Liu Yiling, 31 and a Communist Party member, is one. In her talk, “Slow Analysis for a Fast-Developing China,” she lashed out at China’s frenzied economic growth, which she blamed for soaring mental health problems as values erode and families fall apart.

Xiao Zeping, director of the Shanghai Mental Health Center and president of the association’s China Allied Center, agreed. “Chinese people aren’t really happy,” she said. “They say, ‘I’m so stressed, everything is changing so quickly.’ Or they say, ‘I have money, but I have no time to see my friends.”’

Both Ms. Liu and Ms. Xiao warned accurate statistics are hard to come by in a country where few people with mental health problems seek professional help. But Ms. Xiao pointed to a study published in The Lancet in 2009 led by Michael Phillips, director of suicide prevention at the Shanghai center, that reviewed four provinces from 2001 to 2005. It found that 17.5 percent of people had some form of mental disorder.

Ms. Liu offered some reasons.

Starting in 1978, when China began its project to get rich quick after the death of Mao Zedong, uninhibited greed took over, she said. Society splintered as people rushed to secure a place at the coveted middle-class table. Present times are “barbarous,” she said.

But economic growth has also led to the increased liberties and individualism — and cash — necessary for psychoanalysis to take root.

Thousands of self-taught counselors have sprung up across China in the last 20 years, some mixing Western and Eastern principles. For example, “Sunbrother” (real name Zhang Kunbo), who attended the meeting, offers counseling that promises to take clients on a journey “from psychology to the I Ching,” an ancient divinatory text.

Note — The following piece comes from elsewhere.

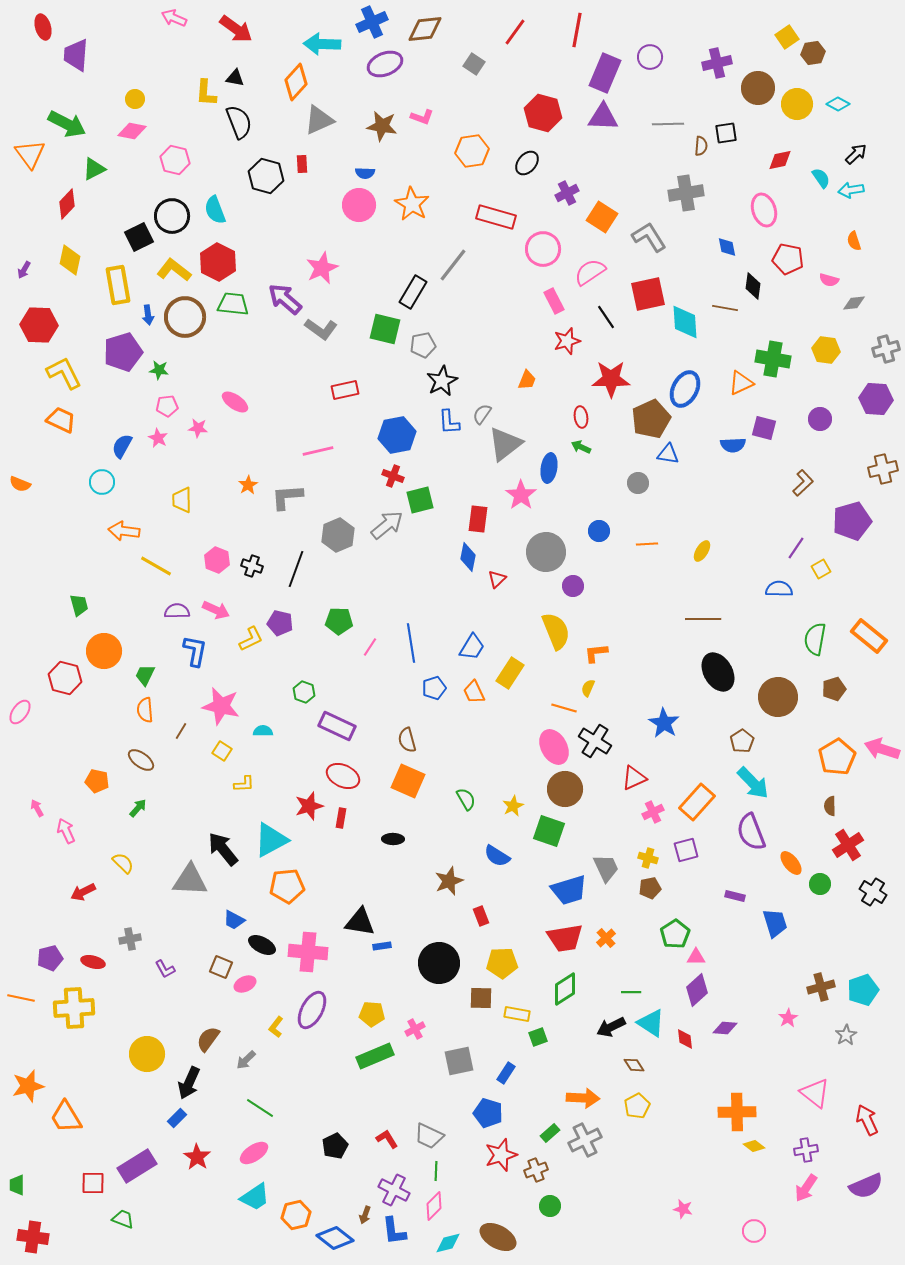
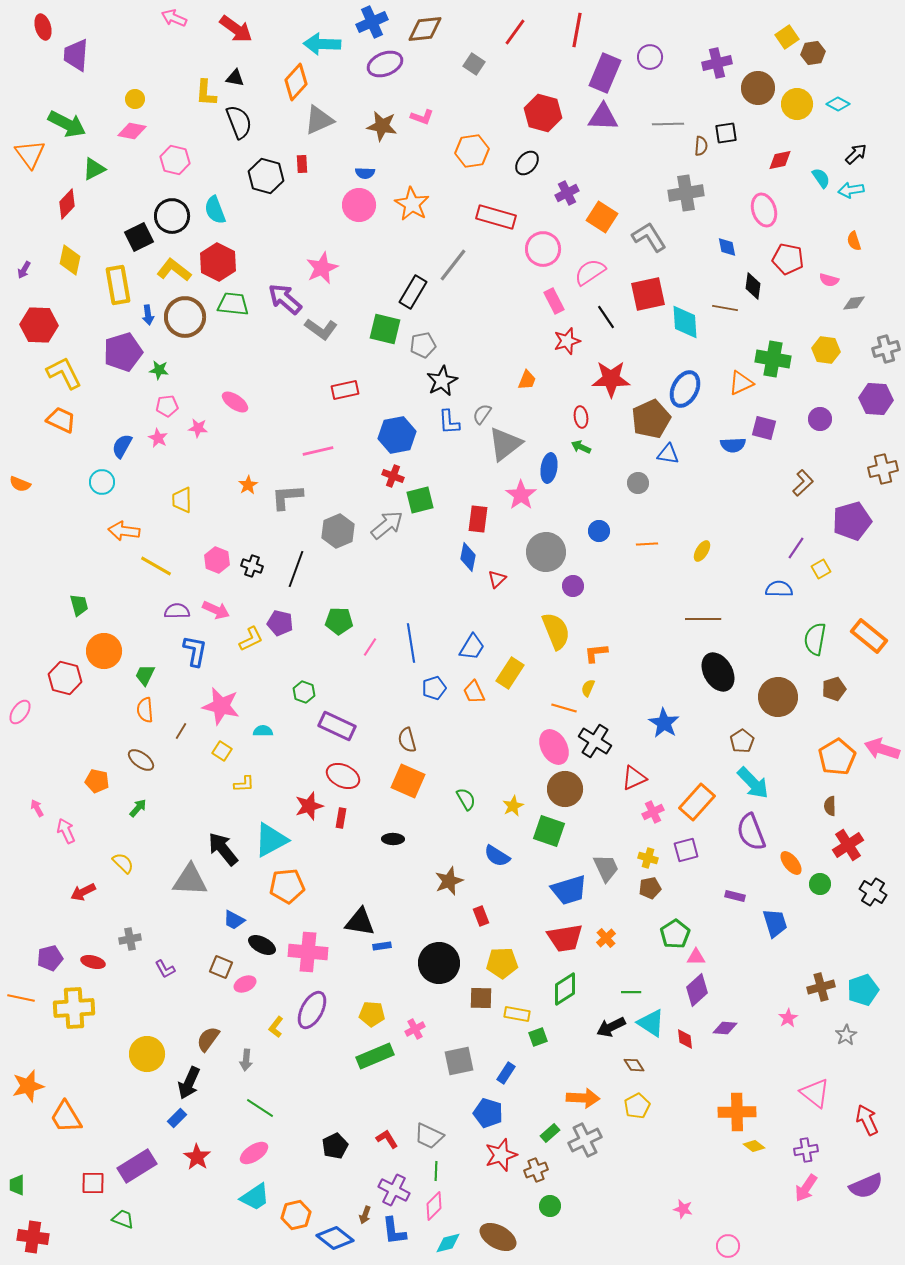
gray hexagon at (338, 535): moved 4 px up
gray arrow at (246, 1060): rotated 40 degrees counterclockwise
pink circle at (754, 1231): moved 26 px left, 15 px down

Mr. Chen, the Zhengzhou counselor, charges 300 renminbi, or $45, an hour. Asked to identify key problems among Chinese today, he paused, then said: “You really can’t say it’s this or that, their problems are all highly individual.”

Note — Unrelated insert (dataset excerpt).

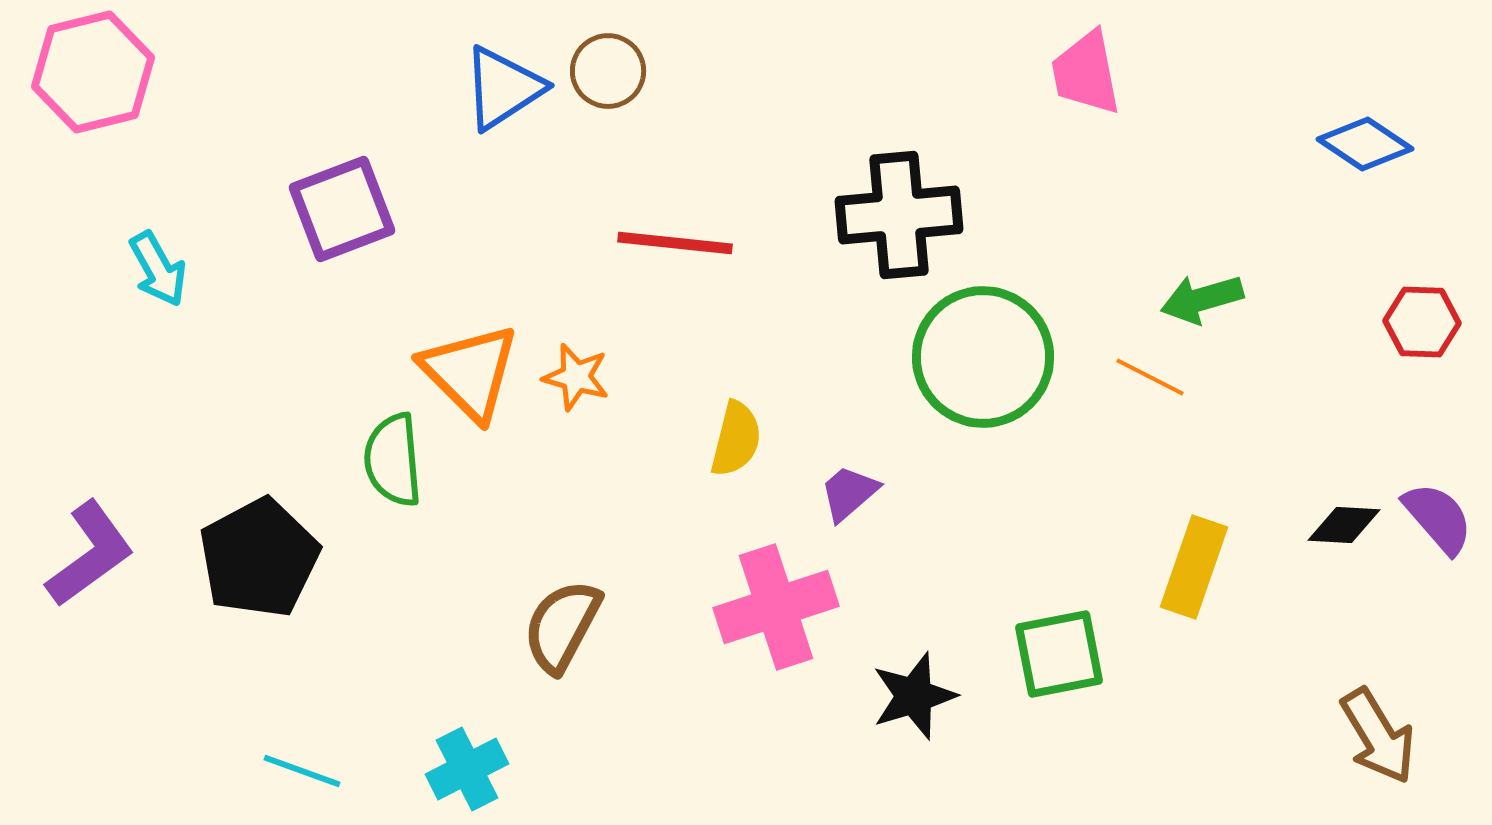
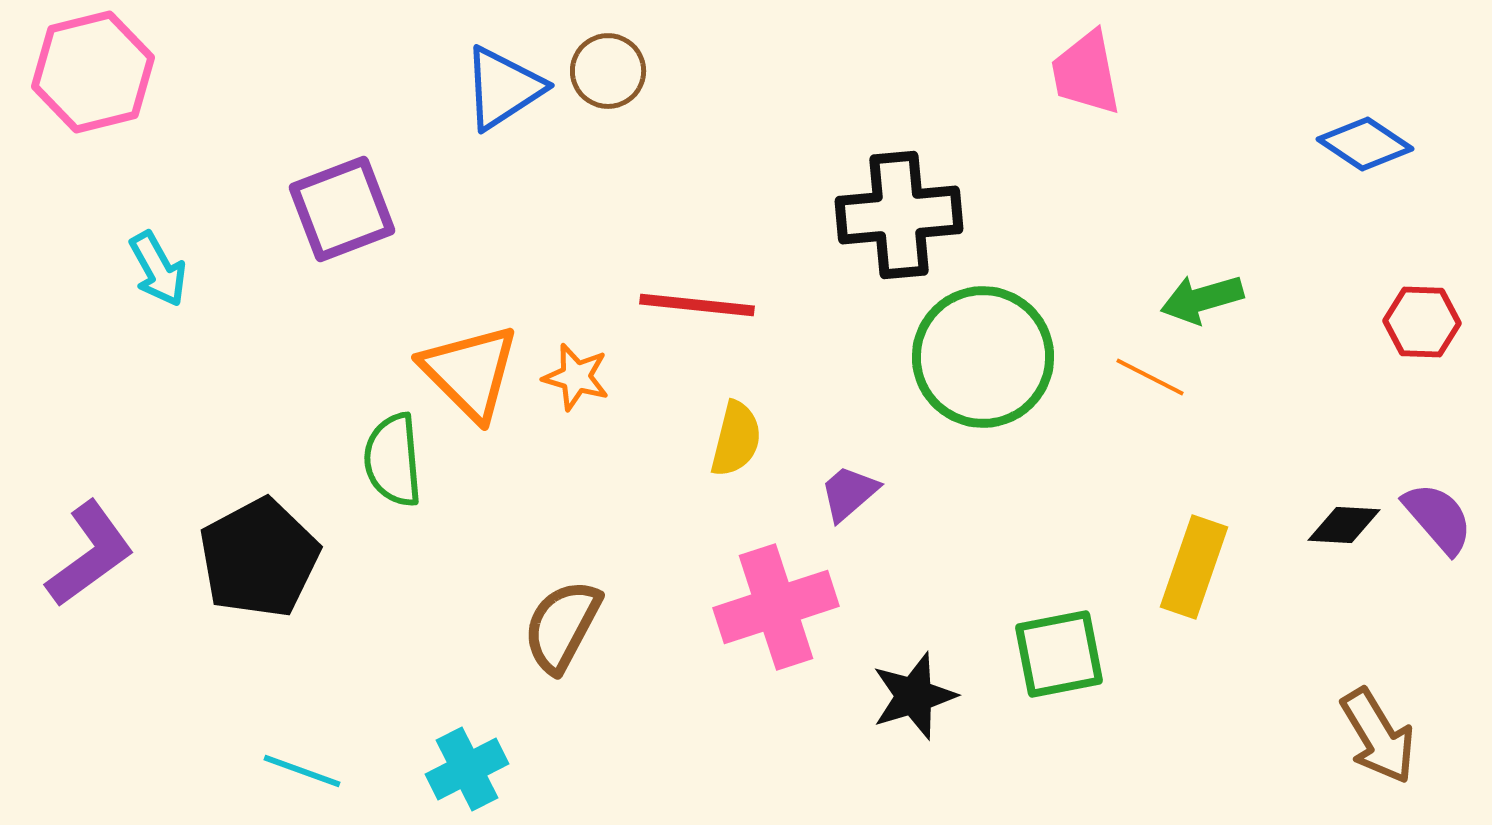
red line: moved 22 px right, 62 px down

That appeared to undercut the argument that Confucian culture, which values conformity, and Communism, which values the collective, make China an inappropriate home for psychoanalysis, which privileges individual memory and experience.

Today, both Communist propaganda and commercial advertising offer a one-size-fits-all solution to people’s fantasies, said Shi Qijia of the Wuhan Mental Health Center. He predicted these strategies would ultimately fail, as people turn to individuated, personal forms of expression available through the Internet, blogs and Twitter services.

In fact, how far Freudian psychoanalysis should take on board Chinese cultural values was hotly debated.

Jorge Canestri, an Italian psychoanalyst, favored an Asian “enrichment” of psychoanalysis as it enters the region. Do-Un Jeong, of South Korea, disagreed. “Psychoanalysis needs to be solidly grounded first” in Asia, he said, “otherwise it can easily fall into confusion.”

Inhibitions fell as Asian analysts addressed highly sensitive issues like Chinese-Japanese relations.

Shigeyuki Mori of Konan University, in Kobe, Japan, confessed his fear of speaking before the mostly Chinese audience about the case of a Japanese woman. Born in 1929, she experienced World War II as a girl in Kobe, simultaneously horrified by her country’s violence but nevertheless identifying with her culture. This created a trauma that has followed her through life. Mr. Mori said such cases were common in Japan.

Noting that the victim-perpetrator relationship between China and Japan is unresolved and that Japan has not dealt adequately with its wartime aggression, he said: “What reaction can I expect from Chinese people? Should I expect a renewed resentment against the Japanese Army or Japan as a whole?”

Yet he plowed on, saying psychoanalysis “offered a framework for thinking the most traumatic and unthinkable material, and generating meaning from it.” By examining unresolved hatred borne of its wartime past, as Germany had, Asia as a region could move ahead.